If the raid on Maye's home had occurred in Indiana after last year's state Supreme Court ruling, Maye would have been barred from arguing to a jury that he had been defending himself or his daughter. The jury would hear only that he had killed a cop. The revision to the state law that Gov. Daniels signed last week merely permits someone in Maye's position to argue self-defense in front of a jury.

So why are Indiana's police officials so worried? Like any interest group, police organizations are designed to support policies that benefit their members.
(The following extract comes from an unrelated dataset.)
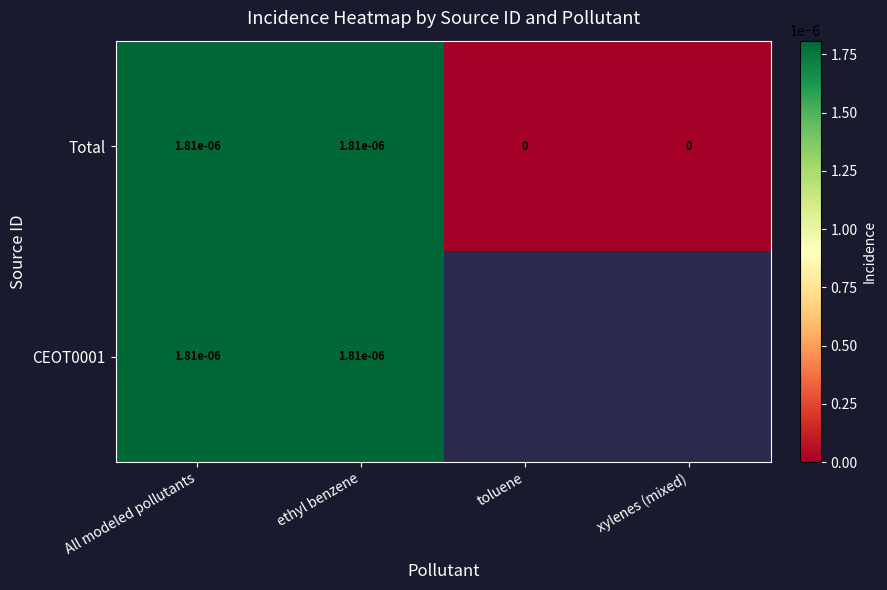

How many series are shown in this chart?

2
If you have a state court ruling that says citizens can never use force against police officers even when one flagrantly violates the law, it isn't difficult to see why police groups would aggressively oppose any legislation to override that ruling.

Just last week, a police union leader in Arkansas absurdly called for a federal criminal investigation of citizens who criticize police misconduct, claiming such actions threaten officer safety. And in April, a police union official in Philadelphia called for disbanding a citizen review board that investigates police misconduct, calling the board "a direct threat to public safety."

The fact that a police organization says a new policy will harm police officers or the public doesn't mean it is so.

The other concern police have expressed is that the new law will encourage citizens to take up arms against officers with search warrants.

But even this concern is unfounded. Any possible effect the new amendment might have on emboldening drug dealers to kill cops during drug raids is still likely to be offset by the reality that anyone who intentionally decides to take on a well-armed SWAT team isn't likely to live to see a courtroom. And if such a person is now permitted to argue self-defense in Indiana doesn't mean the argument will succeed.

Maye, who was allowed to argue self-defense and is about as sympathetic a defendant as there can be in such a case, was still convicted by a jury and sentenced to death. In all but the most egregious cases of misconduct, a jury's sympathies will still lie with the slain police officer.

The amendment's main effect on drug raid cases will be that if someone is by mistake considered a suspect -- and if in the confusion and volatility of the moment he mistakenly shoots and kills a police officer -- he'll now be permitted to argue in court that a reasonable person in the same position could easily have made the same mistake.

In seven years of reporting on paramilitary-style drug raids, I've reviewed cases where police officers have shot and killed innocent people after mistaking a blue cup or a glinting wristwatch for a gun. In nearly all of these situations the officers were cleared because prosecutors determined that given all the circumstances, the officers had made a reasonable error in judgment. Now in Indiana, the citizens on the receiving end of these raids will be given the same consideration.

"In the end, that's all this amendment does," Rutherford said. "It really just puts police officers on the same level as everyone else."